Sacred Treasures: Choral Masterworks from Russia
John D. Dooley | 01/05/2002
(5 out of 5 stars)

"Enveloping, uplifting, soaring, angelic music that lends a sense of serene ecstasy to one's activities. This is the sound of worship in the Holy Orthodox Church. What a joy to be able to have such great choirs and such great expression of the sacred in one's own home."
A Soviet version of Russian music
Carmi Turchick | 05/28/2006
(3 out of 5 stars)

"I admit to some strong bias here, having sung on the recording of Tchaikovsky's Liturgy available here from the Russian Chamber Chorus of New York. I was in that choir for five years, and our conductor's view of how to properly interpret Russian music became my own.

Because of Stalin's efforts to cleanse the country of the influence of religion, many musicians and composers were sent to Siberia. They were replaced with those from peasant backgrounds. The result was a huge change in how classical Russian music was performed, becoming less subtle, more interested in brute power and flash.

This recording features a massive and powerful choir. But the listener mostly hears a series of vowel sounds, with the consonants lost in the shuffle. Dynamic range is not as large as it could be. Phrasing is largely absent and we hear a steady wall of sound instead. Precision of rhythm is spotty, what consonants we do hear are frequently smeared. Pitch and richness of tone are good, but on high notes, inevitably given the size of the choir, some members strain.

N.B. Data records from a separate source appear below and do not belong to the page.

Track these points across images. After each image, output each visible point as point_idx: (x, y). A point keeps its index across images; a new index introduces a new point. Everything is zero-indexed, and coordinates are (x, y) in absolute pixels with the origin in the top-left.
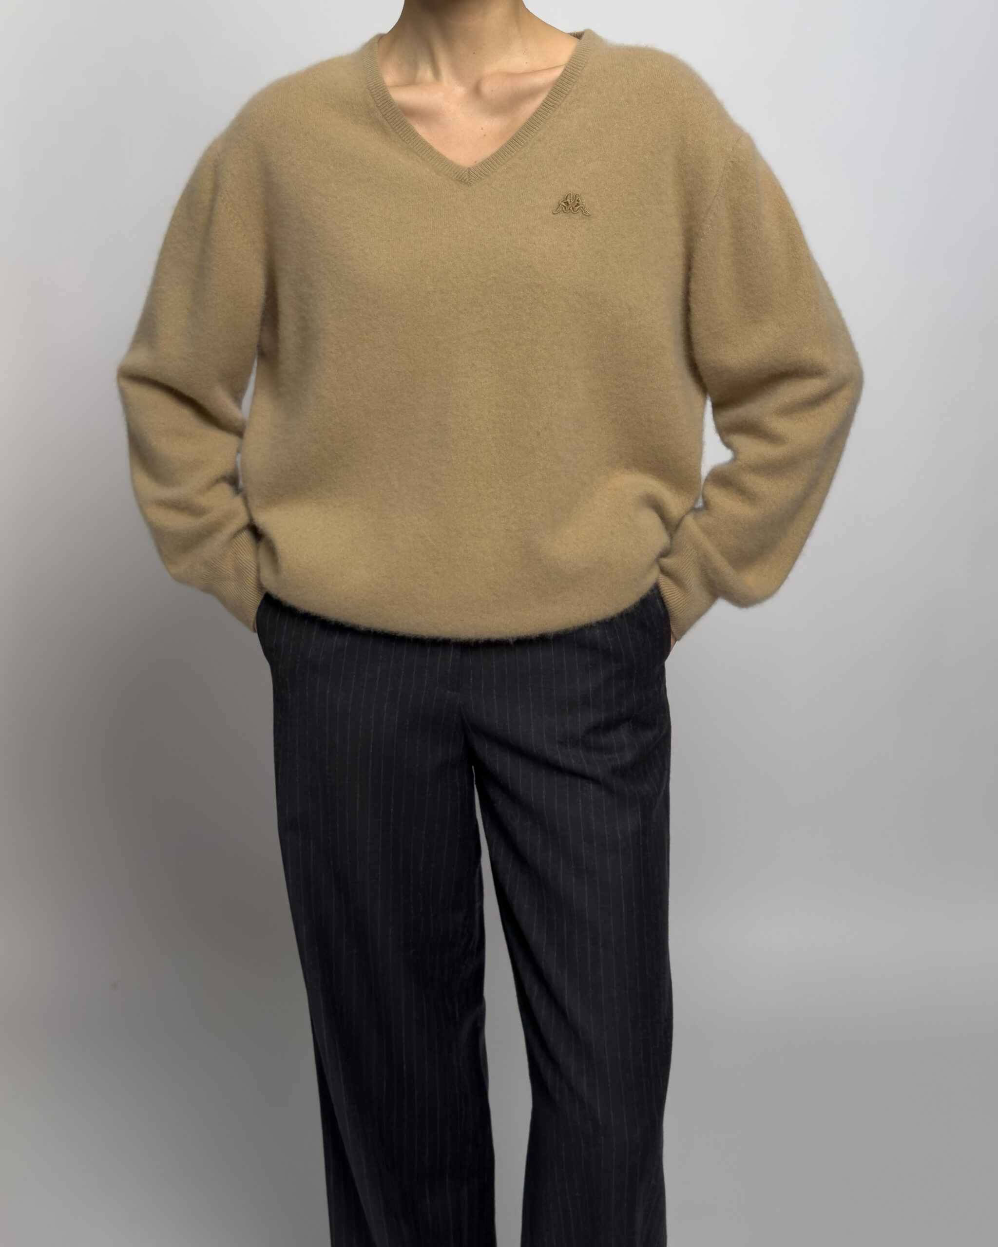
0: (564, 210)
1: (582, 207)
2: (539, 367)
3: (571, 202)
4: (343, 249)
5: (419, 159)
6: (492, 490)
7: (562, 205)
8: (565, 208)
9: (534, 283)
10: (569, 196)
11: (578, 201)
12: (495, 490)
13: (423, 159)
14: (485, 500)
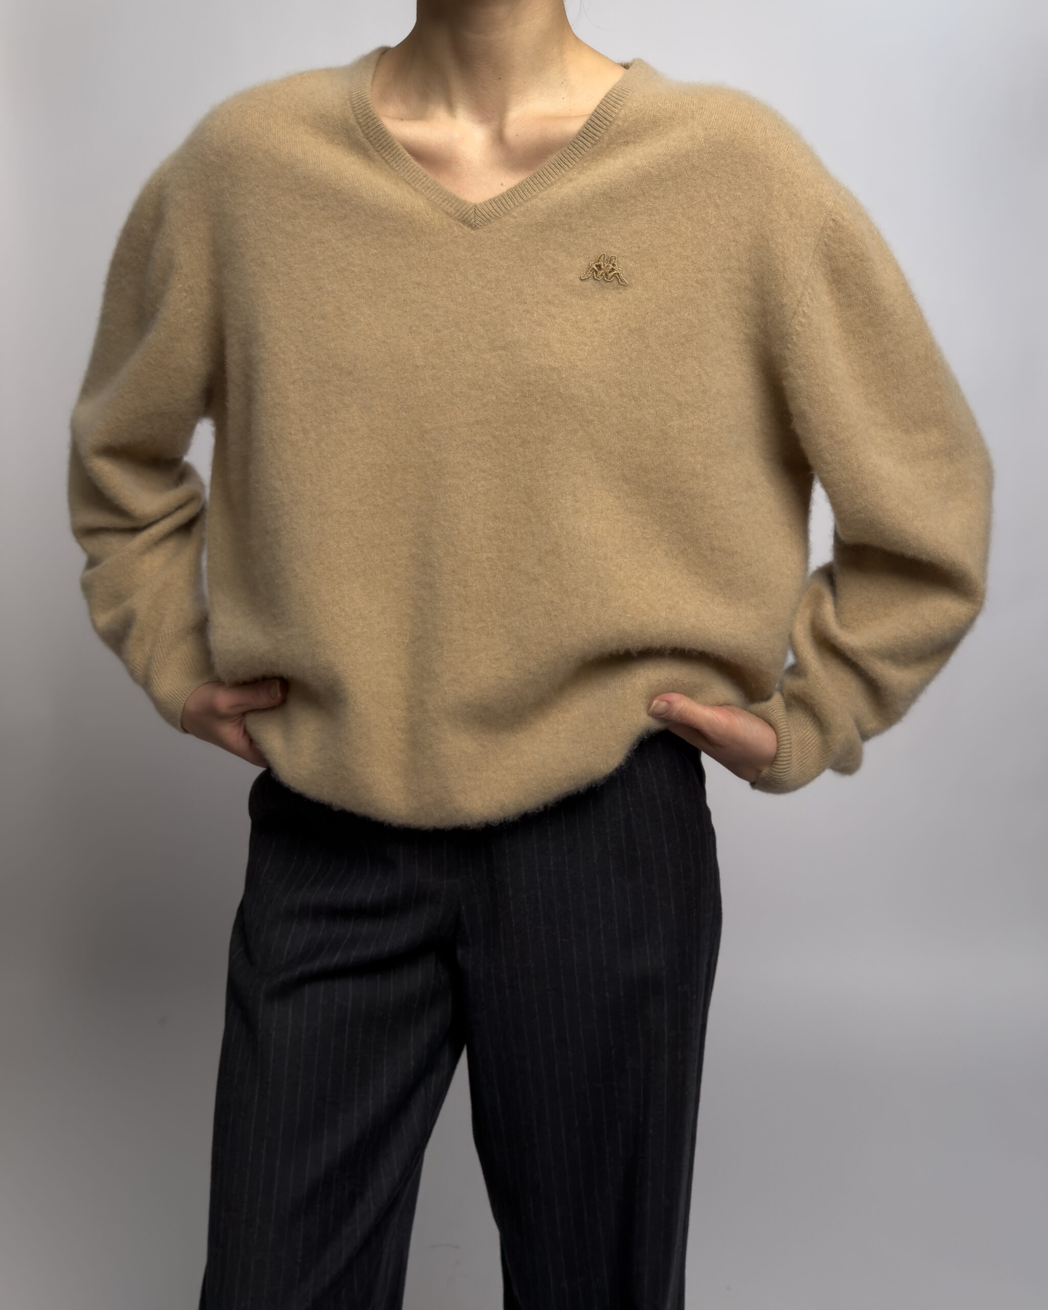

Having performed and recorded Tchaikovsky's Liturgy I am very familiar with the piece. But listening to this recording of excerpts from it I sometimes barely recognized it as the same work. Tchaikovsky gives us great artistry, frequently crecendos and decrecendos on a single phrase. Each choral voice comes and goes like a wave, not all together like a tsunami in all but a few places. The balance of voices is constantly moving.

I encourage you to listen to the samples available here of the Russian Chamber Chorus's recording of Tchaikovsky's Liturgy, compare the same pieces. This recording is more a Vegas neon version of this great artwork than the fine art it deserves to be shown as. James Oestreich, the New York Times critic, put the Russian Chamber Chorus recording at #4 on his top ten list of classical releases for 2001, and said that if you had not heard it "You only think you know Tchaikovsky."

I hope you give the real Russian classical tradition a listen. It deserves your time, and it will pay you back with a huge amount of pleasure."